Close your eyes for a few moments and listen to the sounds around you. There, you just meditated. We have all heard how good meditation is for us, but it also seems too difficult. We imagine we have to have some out-of-body experience or sit still on a cushion for hours without a thought in our mind. Meditation, though, is merely about being present. It is being aware of your body and your place in the world in this very moment.
I learned about meditation years ago and kept trying to do it but then giving up after a short period. Then I read some books by Daniel Siegel and learned his Wheel of Awareness. I now start my meditation by noticing all of my senses and then I do a scan of my body. I imagine energy coming into my body with my breath and then diffusing into each part of my body. Then I send out loving kindness to people in my life and all living creatures in the world. As I do these various practices, my mind wanders and when I notice that, I bring it back to the present moment. Now I meditate almost every day for 15-20 minutes.
At the beginning, I couldn’t sit still for that long, so I started with walking meditation. I went to a quiet area of the park and walked very slowly noticing the details of trees, flowers and rocks and listening to the birds. Eventually, I could stand still or sit for part of the time. And now I mostly sit, alternating between closing and opening my eyes.
Science has shown many health benefits in people who meditate regularly. It reduces our stress level, literally shrinking the organ in our brain that reacts to stress. One of the main effects is that it helps us learn how to be present in every moment. Meditation in practice is basically realizing that your mind has wandered and then bringing it back to the present moment. This translates into being mindful during our everyday lives. We better notice what is present for us in this moment. What are we thinking and feeling in our body? How are we reacting to others or a situation? How do we respond intentionally rather than react impulsively?

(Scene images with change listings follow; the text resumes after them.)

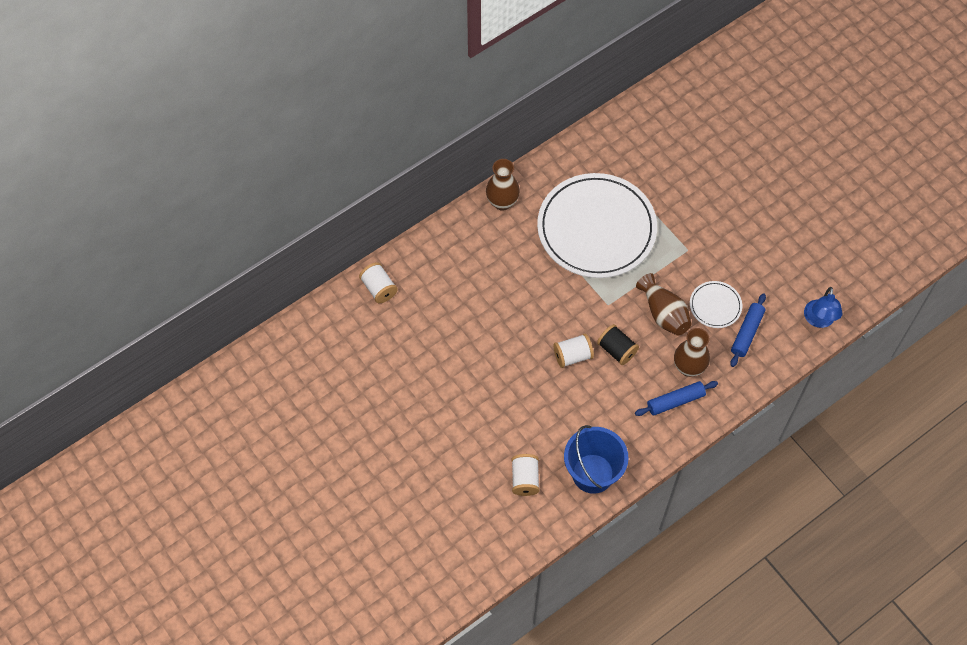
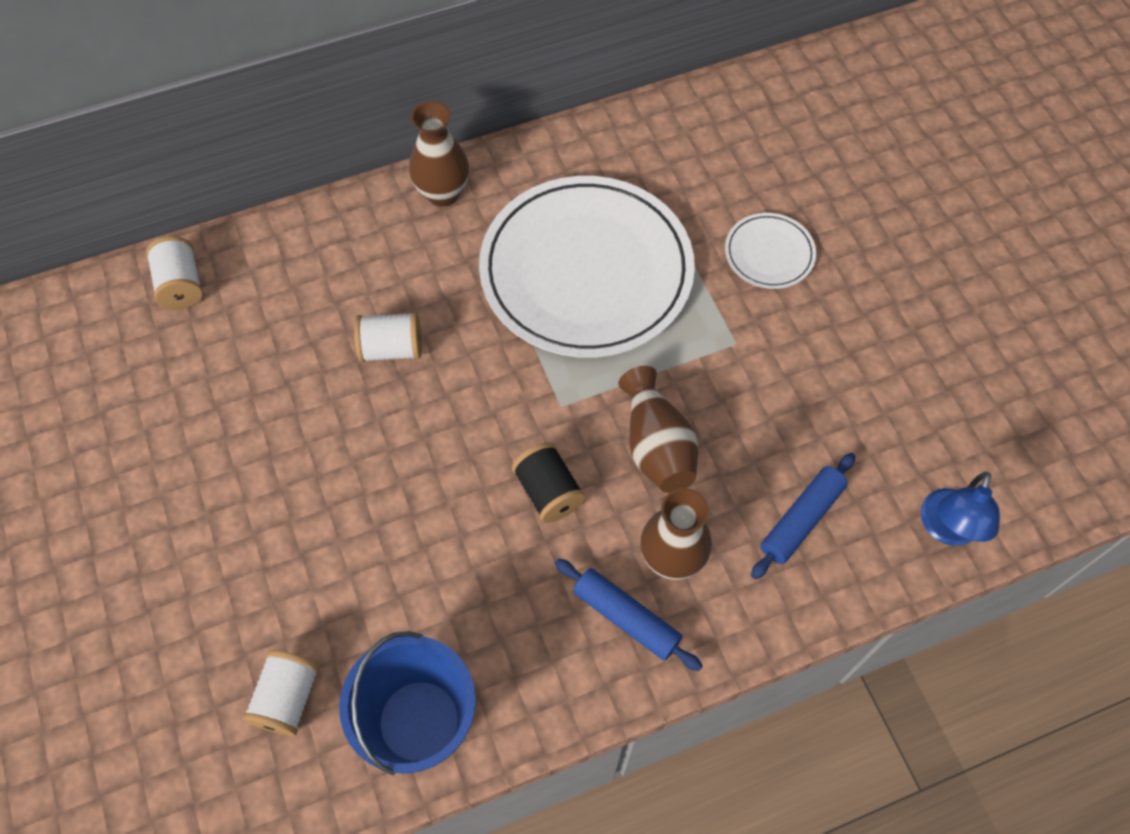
camera: 15 degrees right, 0 degrees up
white spool [554,334,594,368] -> white spool moved to [354,312,422,362]
blue rolling pin [635,381,718,416] -> blue rolling pin turned 45 degrees clockwise [555,559,703,671]
white plate [690,281,742,328] -> white plate moved to [725,213,816,289]

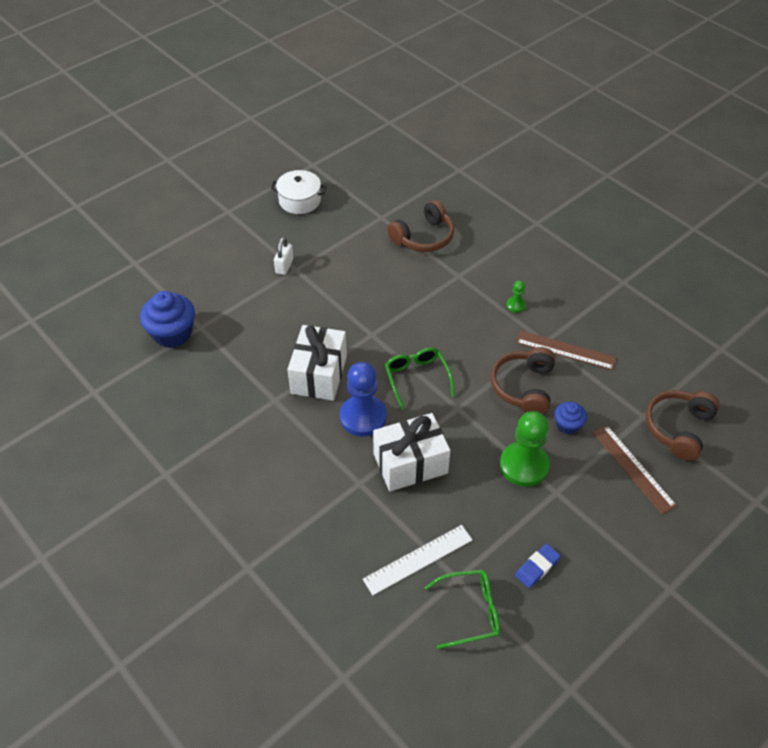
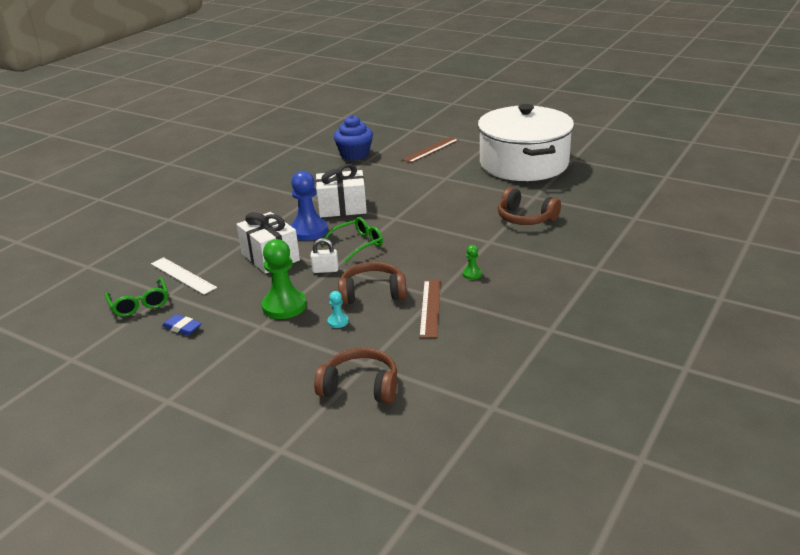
camera: 75 degrees right, 20 degrees down
white pot [271,170,327,214] -> white pot [478,104,574,181], size x2.41
white padlock [274,237,294,275] -> white padlock moved to [310,238,339,273]
blue cupcake [554,402,587,434] -> turquoise pawn [327,291,349,328]
brown ruler [593,425,677,514] -> brown ruler moved to [402,137,459,163]

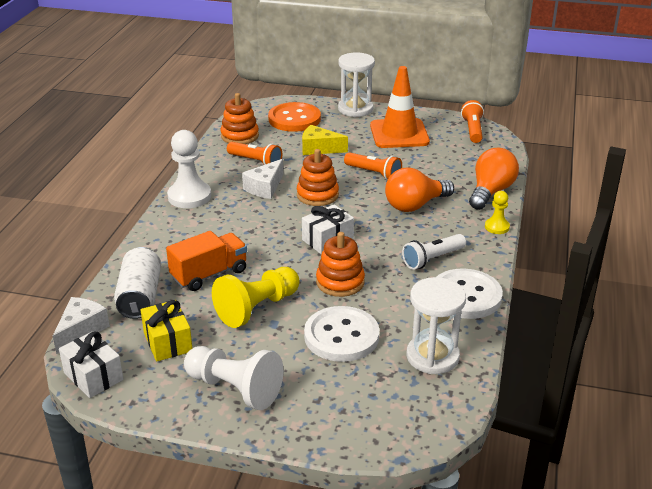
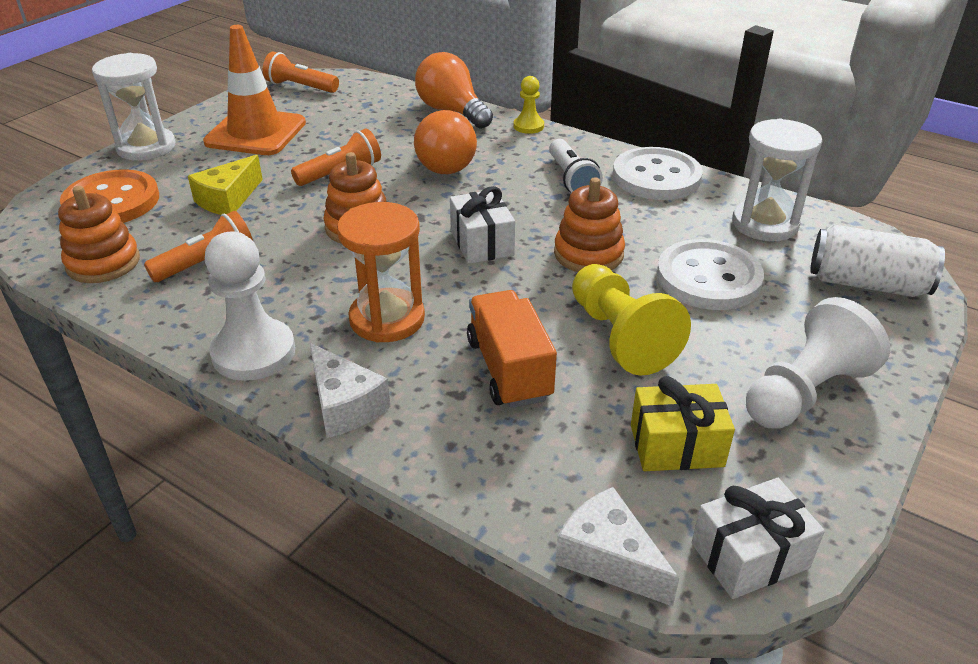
camera: 70 degrees left, 5 degrees up
white can [114,247,161,319] -> white can moved to [810,224,945,297]
white cheese [242,159,283,199] -> white cheese moved to [310,343,390,438]
none -> orange hourglass [337,202,425,343]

Try meditation and see what benefits you notice. Start with just a few moments each day or a few days per week. Notice your senses and your breathing. Feel your feet on the ground or your back against the chair. Just notice where you are in this moment. When you notice that your attention has wandered, bring it back to the present moment. When you bring your attention back to the present, you are meditating. If you want to go deeper than that, there are many teachers and apps available. I am certainly not an expert, but I can attest to the balance and grounding it brings to your everyday life. Please let me know how it goes for you.